A Spanish stamp featuring Ibn Hazm
Ibn Hazm (7 November 994–15 August 1064) was an Andalusian-Arab philosopher, litterateur, historian, jurist and theologian born in Córdoba, present-day Spain. He was a leading proponent of the Zahiri school of Islamic thought and produced a reported 400 works of which only 40 still survive, covering a range of topics such as jurisprudence, logic, history, ethics, comparative religion, and theology, as well as the The Ring of the Dove, on the art of love
Lineage
Ibn Hazm was born into a notable family - his grand father Sa'id and his father Ahmad both held high positions in the court of the Umayyad Caliph Hisham II- and professed a Persian genealogy. However scholars believe that Iberian converts adopted such genealogies to better identify with the Arabs and favor evidence that points to an Christian Iberian family background hailing from Manta Lisham (near Sevilla).
Read Ibn Hazm's work, The Tawq-al-hamâma, in Arabic, free from the Library of the University of Leiden.
Career
From the death of the grand vizier al-Muzaffar in 1008 the Caliphate of Cordoba became embroiled in a civil war that lasted until 1031 resulting in its collapse and the emergence of many smaller states called the Taifa's. Ibn Hazm's father died in 1012 and Ibn Hazm continued to support the Umayyads, for which he was frequently imprisoned. By 1031 Ibn Hazm retreated to his family estate and Manta Lisham and had begun to express his activist convictions in the literary form.

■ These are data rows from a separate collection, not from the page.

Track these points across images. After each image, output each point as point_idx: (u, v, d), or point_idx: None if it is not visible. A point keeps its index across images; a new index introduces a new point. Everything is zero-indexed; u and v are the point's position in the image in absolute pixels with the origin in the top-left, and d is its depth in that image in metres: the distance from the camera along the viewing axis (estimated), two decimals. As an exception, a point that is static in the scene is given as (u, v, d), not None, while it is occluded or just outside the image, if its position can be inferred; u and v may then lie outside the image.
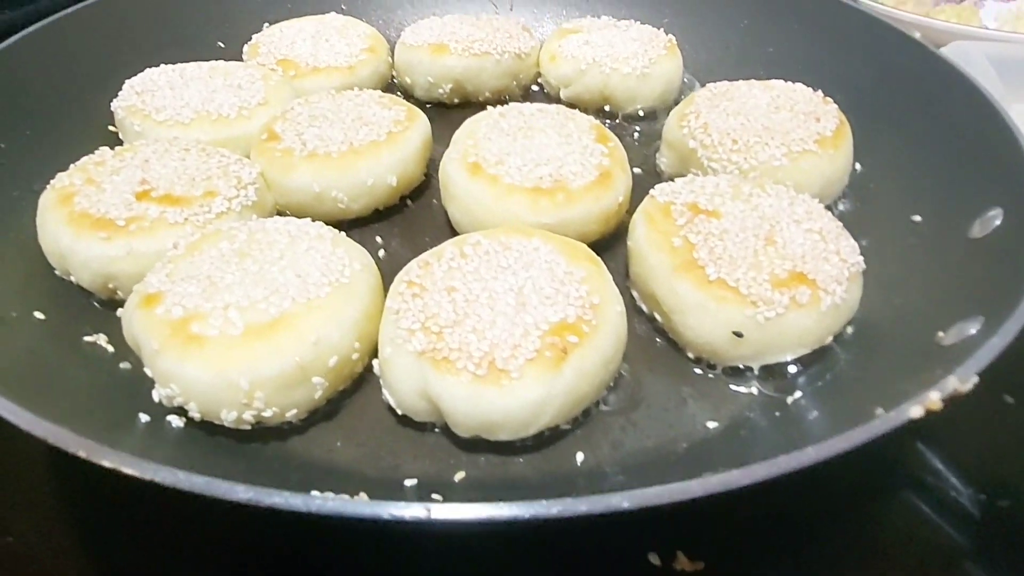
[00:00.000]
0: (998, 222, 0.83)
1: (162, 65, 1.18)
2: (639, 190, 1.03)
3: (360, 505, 0.50)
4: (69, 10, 1.15)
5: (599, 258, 0.84)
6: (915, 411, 0.55)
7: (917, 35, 1.12)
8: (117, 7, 1.23)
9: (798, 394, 0.79)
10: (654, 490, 0.49)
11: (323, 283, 0.77)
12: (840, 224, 0.88)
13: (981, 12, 2.00)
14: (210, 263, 0.79)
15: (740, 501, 0.53)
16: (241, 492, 0.49)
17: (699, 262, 0.82)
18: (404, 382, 0.73)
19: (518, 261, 0.80)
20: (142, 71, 1.17)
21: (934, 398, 0.56)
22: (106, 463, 0.51)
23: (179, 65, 1.18)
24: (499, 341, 0.71)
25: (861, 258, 0.84)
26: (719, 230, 0.86)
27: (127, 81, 1.13)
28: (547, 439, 0.75)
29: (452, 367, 0.69)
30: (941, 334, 0.72)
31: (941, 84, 1.04)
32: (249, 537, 0.72)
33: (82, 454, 0.51)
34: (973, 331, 0.69)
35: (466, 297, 0.75)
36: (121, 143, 1.11)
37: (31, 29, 1.08)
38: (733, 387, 0.82)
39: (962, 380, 0.58)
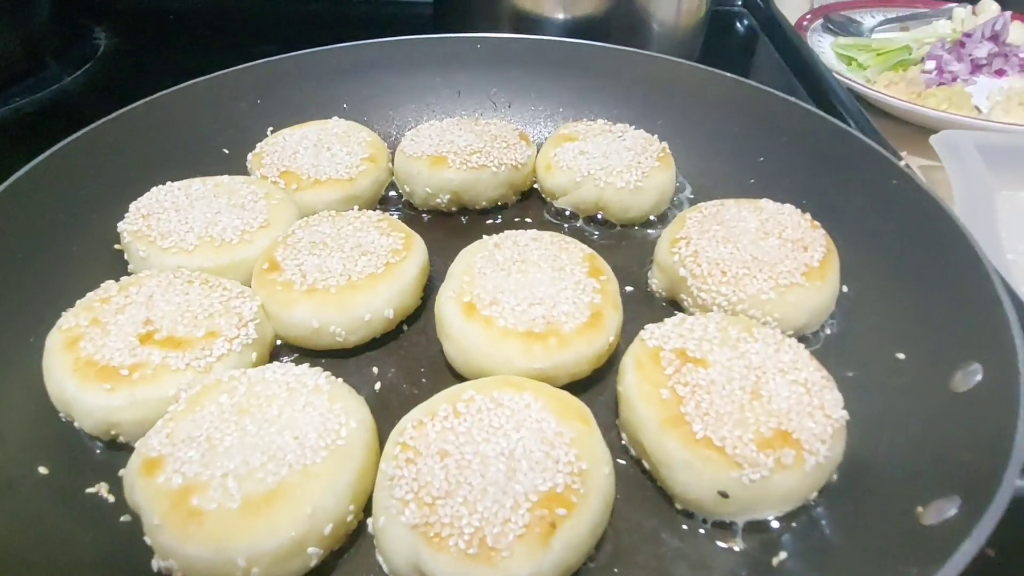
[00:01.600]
0: (978, 378, 0.85)
1: (167, 183, 1.20)
2: (630, 310, 1.06)
3: None
4: (77, 134, 1.18)
5: (589, 412, 0.86)
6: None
7: (903, 164, 1.15)
8: (123, 125, 1.25)
9: (783, 555, 0.81)
10: None
11: (320, 447, 0.79)
12: (825, 373, 0.90)
13: (972, 89, 2.04)
14: (210, 421, 0.81)
15: None
16: None
17: (686, 418, 0.84)
18: (398, 552, 0.75)
19: (509, 421, 0.82)
20: (149, 185, 1.20)
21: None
22: None
23: (184, 183, 1.21)
24: (489, 515, 0.73)
25: (844, 412, 0.86)
26: (707, 381, 0.88)
27: (133, 203, 1.16)
28: (537, 603, 0.76)
29: (444, 544, 0.71)
30: (920, 509, 0.74)
31: (928, 221, 1.06)
32: None
33: None
34: (951, 513, 0.71)
35: (458, 463, 0.77)
36: (126, 264, 1.14)
37: (41, 157, 1.11)
38: (720, 543, 0.83)
39: (936, 590, 0.60)
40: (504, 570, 0.71)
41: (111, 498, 0.85)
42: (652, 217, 1.33)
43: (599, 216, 1.34)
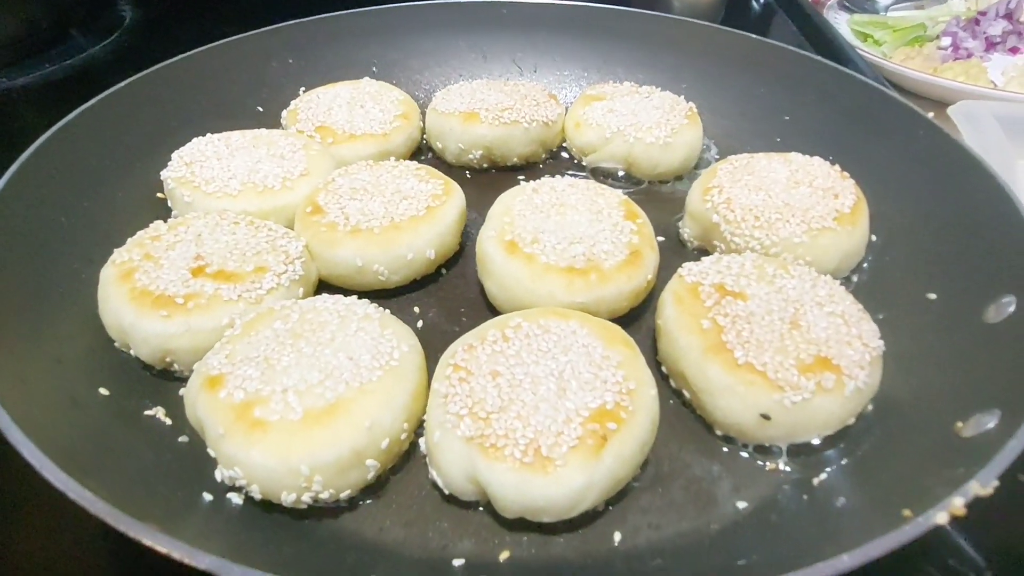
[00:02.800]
0: (1011, 309, 0.87)
1: (208, 134, 1.23)
2: (663, 259, 1.08)
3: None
4: (118, 85, 1.21)
5: (633, 341, 0.88)
6: (941, 517, 0.60)
7: (931, 115, 1.17)
8: (160, 80, 1.28)
9: (824, 475, 0.83)
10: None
11: (374, 367, 0.81)
12: (860, 307, 0.92)
13: (988, 66, 2.06)
14: (266, 344, 0.83)
15: None
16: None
17: (728, 345, 0.87)
18: (453, 465, 0.77)
19: (557, 345, 0.84)
20: (188, 140, 1.22)
21: (958, 504, 0.61)
22: (190, 561, 0.55)
23: (224, 134, 1.23)
24: (543, 428, 0.75)
25: (881, 342, 0.88)
26: (746, 312, 0.90)
27: (175, 152, 1.18)
28: (585, 519, 0.79)
29: (500, 454, 0.74)
30: (960, 424, 0.77)
31: (954, 164, 1.09)
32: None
33: (175, 555, 0.56)
34: (991, 425, 0.73)
35: (510, 382, 0.80)
36: (169, 210, 1.16)
37: (84, 107, 1.14)
38: (761, 464, 0.86)
39: (983, 484, 0.62)
40: (558, 479, 0.73)
41: (168, 421, 0.87)
42: (678, 175, 1.36)
43: (626, 174, 1.36)
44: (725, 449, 0.88)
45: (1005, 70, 2.04)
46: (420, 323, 1.05)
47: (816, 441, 0.86)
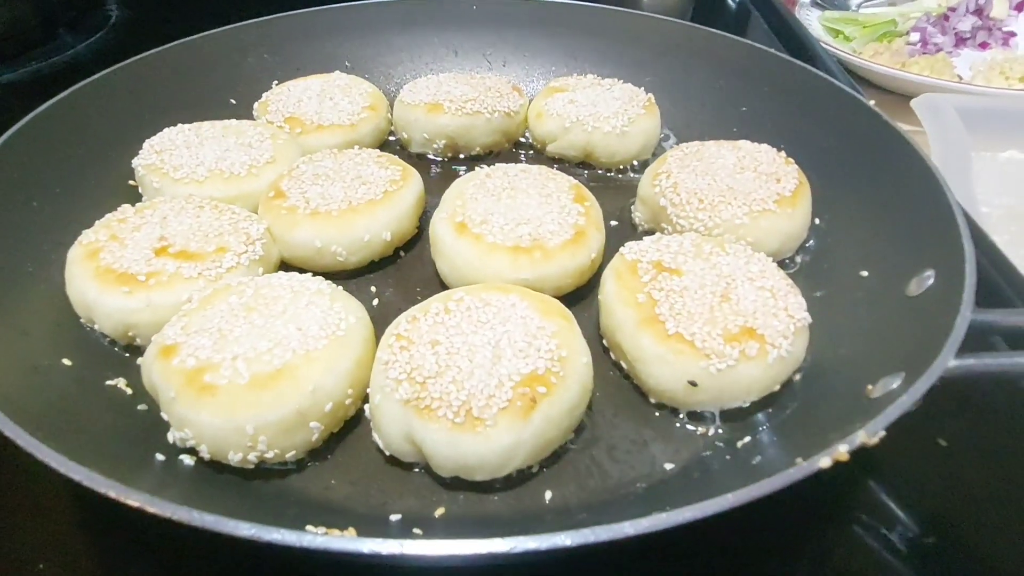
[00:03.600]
0: (931, 282, 0.92)
1: (179, 124, 1.28)
2: (614, 242, 1.13)
3: (345, 541, 0.59)
4: (94, 76, 1.26)
5: (570, 313, 0.93)
6: (825, 462, 0.64)
7: (872, 103, 1.21)
8: (137, 71, 1.33)
9: (747, 438, 0.88)
10: (601, 528, 0.58)
11: (320, 336, 0.86)
12: (790, 282, 0.97)
13: (956, 61, 2.10)
14: (221, 316, 0.88)
15: (693, 536, 0.61)
16: (245, 529, 0.57)
17: (660, 317, 0.91)
18: (391, 426, 0.82)
19: (496, 316, 0.89)
20: (160, 129, 1.27)
21: (842, 450, 0.65)
22: (132, 503, 0.60)
23: (195, 124, 1.28)
24: (475, 391, 0.80)
25: (807, 314, 0.93)
26: (680, 287, 0.95)
27: (147, 141, 1.23)
28: (519, 478, 0.84)
29: (434, 415, 0.78)
30: (870, 387, 0.81)
31: (891, 151, 1.13)
32: (252, 566, 0.80)
33: (112, 495, 0.60)
34: (895, 385, 0.77)
35: (448, 350, 0.84)
36: (140, 197, 1.21)
37: (61, 95, 1.19)
38: (692, 429, 0.90)
39: (870, 435, 0.66)
40: (488, 438, 0.78)
41: (129, 391, 0.92)
42: (636, 163, 1.40)
43: (585, 163, 1.41)
44: (658, 414, 0.93)
45: (973, 64, 2.08)
46: (376, 301, 1.09)
47: (742, 409, 0.90)
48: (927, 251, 0.96)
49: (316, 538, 0.58)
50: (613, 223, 1.24)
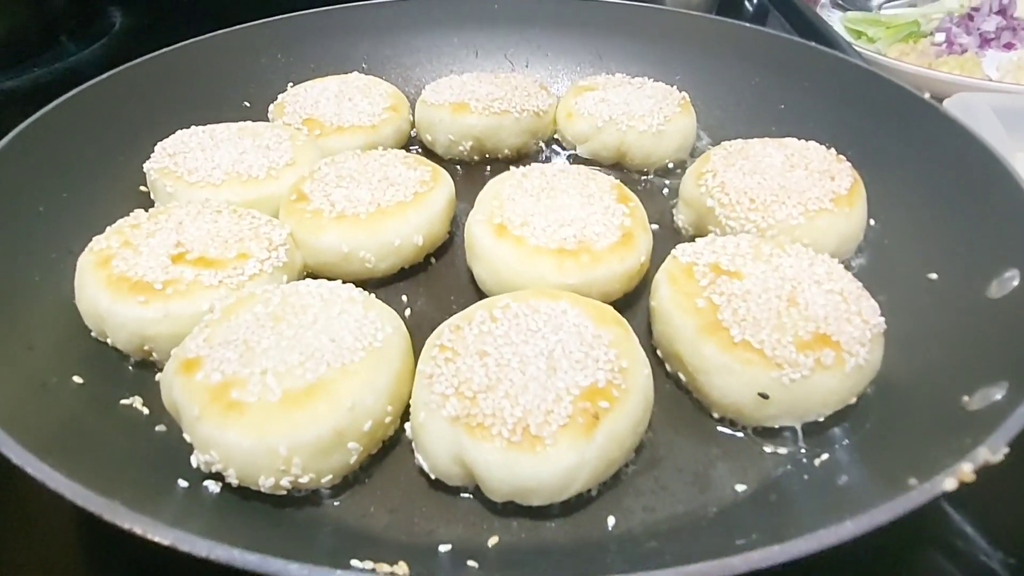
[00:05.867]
0: (1015, 283, 0.84)
1: (192, 127, 1.21)
2: (657, 247, 1.06)
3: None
4: (102, 76, 1.19)
5: (625, 321, 0.85)
6: (949, 483, 0.57)
7: (926, 95, 1.15)
8: (146, 72, 1.27)
9: (825, 455, 0.80)
10: (697, 567, 0.50)
11: (357, 348, 0.79)
12: (860, 284, 0.90)
13: (983, 62, 2.05)
14: (246, 327, 0.81)
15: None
16: (296, 570, 0.50)
17: (723, 323, 0.84)
18: (438, 447, 0.74)
19: (547, 324, 0.82)
20: (172, 131, 1.20)
21: (966, 470, 0.57)
22: (163, 541, 0.52)
23: (209, 126, 1.21)
24: (532, 407, 0.72)
25: (882, 319, 0.86)
26: (742, 291, 0.88)
27: (159, 143, 1.16)
28: (578, 503, 0.76)
29: (487, 433, 0.71)
30: (966, 398, 0.74)
31: (951, 143, 1.07)
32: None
33: (139, 531, 0.53)
34: (998, 396, 0.70)
35: (498, 361, 0.77)
36: (152, 204, 1.14)
37: (67, 96, 1.12)
38: (760, 447, 0.83)
39: (992, 451, 0.59)
40: (548, 458, 0.70)
41: (146, 410, 0.84)
42: (671, 164, 1.33)
43: (619, 164, 1.34)
44: (722, 430, 0.85)
45: (1000, 65, 2.02)
46: (408, 311, 1.02)
47: (817, 420, 0.83)
48: (1007, 249, 0.89)
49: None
50: (654, 226, 1.16)
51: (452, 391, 0.75)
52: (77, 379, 0.84)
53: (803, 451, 0.81)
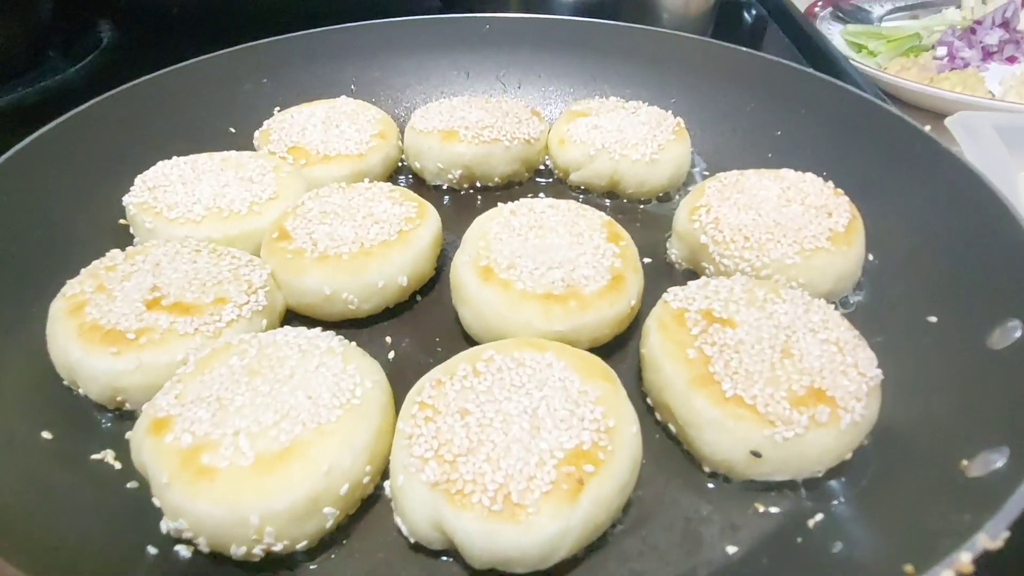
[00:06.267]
0: (1017, 335, 0.82)
1: (173, 157, 1.18)
2: (649, 280, 1.03)
3: None
4: (81, 107, 1.16)
5: (614, 373, 0.83)
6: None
7: (927, 128, 1.12)
8: (128, 100, 1.24)
9: (820, 516, 0.77)
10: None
11: (334, 405, 0.76)
12: (856, 333, 0.87)
13: (985, 76, 2.02)
14: (220, 382, 0.78)
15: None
16: None
17: (715, 376, 0.81)
18: (417, 512, 0.71)
19: (532, 380, 0.79)
20: (153, 162, 1.17)
21: (965, 560, 0.55)
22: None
23: (191, 157, 1.18)
24: (514, 472, 0.70)
25: (879, 371, 0.83)
26: (734, 341, 0.85)
27: (139, 176, 1.13)
28: (561, 567, 0.73)
29: (467, 501, 0.68)
30: (966, 462, 0.71)
31: (954, 180, 1.04)
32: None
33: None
34: (999, 464, 0.67)
35: (479, 421, 0.74)
36: (131, 238, 1.11)
37: (43, 130, 1.09)
38: (752, 503, 0.80)
39: (992, 536, 0.56)
40: (530, 527, 0.67)
41: (117, 464, 0.82)
42: (666, 193, 1.30)
43: (611, 192, 1.31)
44: (712, 486, 0.82)
45: (1003, 79, 1.99)
46: (392, 354, 0.99)
47: (810, 477, 0.80)
48: (1009, 298, 0.86)
49: None
50: (646, 260, 1.13)
51: (432, 454, 0.72)
52: (46, 434, 0.81)
53: (797, 511, 0.78)
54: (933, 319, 0.94)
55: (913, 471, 0.77)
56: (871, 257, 1.08)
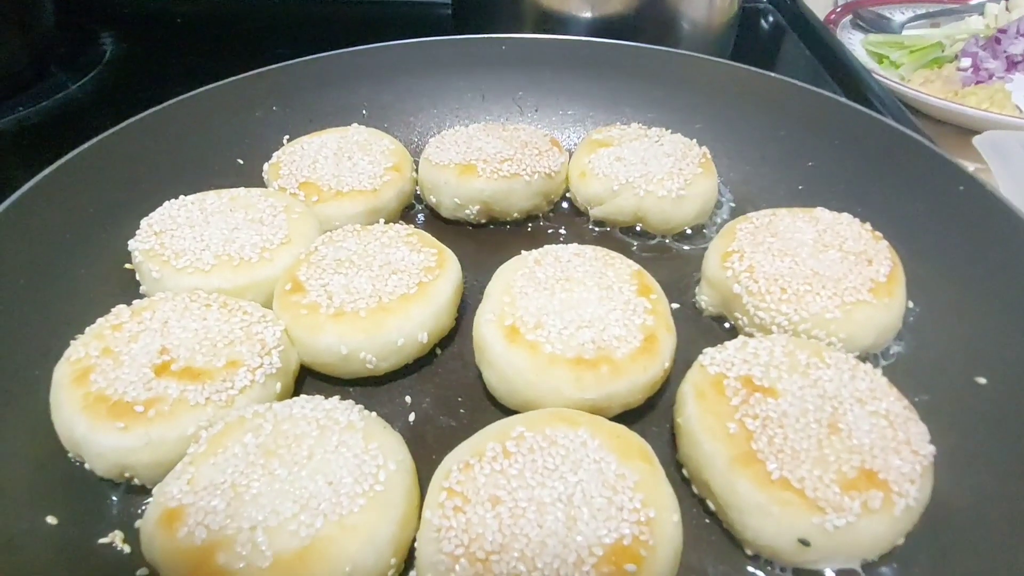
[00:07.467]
0: (1080, 407, 0.77)
1: (181, 197, 1.13)
2: (679, 329, 0.97)
3: None
4: (83, 147, 1.10)
5: (651, 451, 0.78)
6: None
7: (971, 168, 1.06)
8: (133, 134, 1.18)
9: (871, 607, 0.73)
10: None
11: (356, 494, 0.71)
12: (906, 403, 0.82)
13: (1009, 87, 1.95)
14: (234, 465, 0.73)
15: None
16: None
17: (759, 455, 0.77)
18: (447, 613, 0.67)
19: (565, 461, 0.74)
20: (159, 199, 1.12)
21: None
22: None
23: (198, 196, 1.13)
24: (550, 573, 0.65)
25: (932, 447, 0.78)
26: (777, 413, 0.80)
27: (144, 219, 1.08)
28: (599, 668, 0.68)
29: (501, 608, 0.64)
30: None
31: (997, 225, 0.99)
32: None
33: None
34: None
35: (512, 511, 0.70)
36: (137, 284, 1.06)
37: (44, 173, 1.04)
38: (798, 593, 0.75)
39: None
40: (569, 636, 0.63)
41: (126, 548, 0.77)
42: (692, 228, 1.25)
43: (636, 227, 1.26)
44: (753, 569, 0.78)
45: (1028, 89, 1.93)
46: (412, 416, 0.94)
47: (861, 565, 0.76)
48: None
49: None
50: (675, 305, 1.08)
51: (462, 551, 0.68)
52: (51, 520, 0.76)
53: (846, 602, 0.74)
54: (982, 380, 0.90)
55: (967, 559, 0.73)
56: (911, 304, 1.03)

He served as a minister in the government multiple times, under different caliphs. He used to serve under the Umayyad Caliphs of Córdoba, and was known to have worked under Al-Mansur Ibn Abi Aamir, Hajib (Grand Vizier) to the last of the Ummayad caliphs, Hisham III.
According to a saying of the period, "the tongue of Ibn Hazm was a twin brother to the sword of al-Hajjaj" (a famous 7th century general and governor of Iraq) and he became so frequently quoted that the phrase “Ibn Hazm said” became proverbial.
He opposed the allegorical interpretation of religious texts, preferring instead a grammatical and syntactical interpretation of the Qur'an. He granted cognitive legitimacy only to revelation and sensation and considered deductive reasoning insufficient in legal and religious matters. He did much to revitalize the Zahiri madhhab, which denied the legitimacy of legal rulings based upon qiyas (analogy) and focused upon the literal meanings of legal injunctions in the Qur'an and hadith. Many of his rulings differed from those of his Zahiri predecessors, and consequently Ibn Hazm's followers are sometimes described as comprising a distinct madhhab.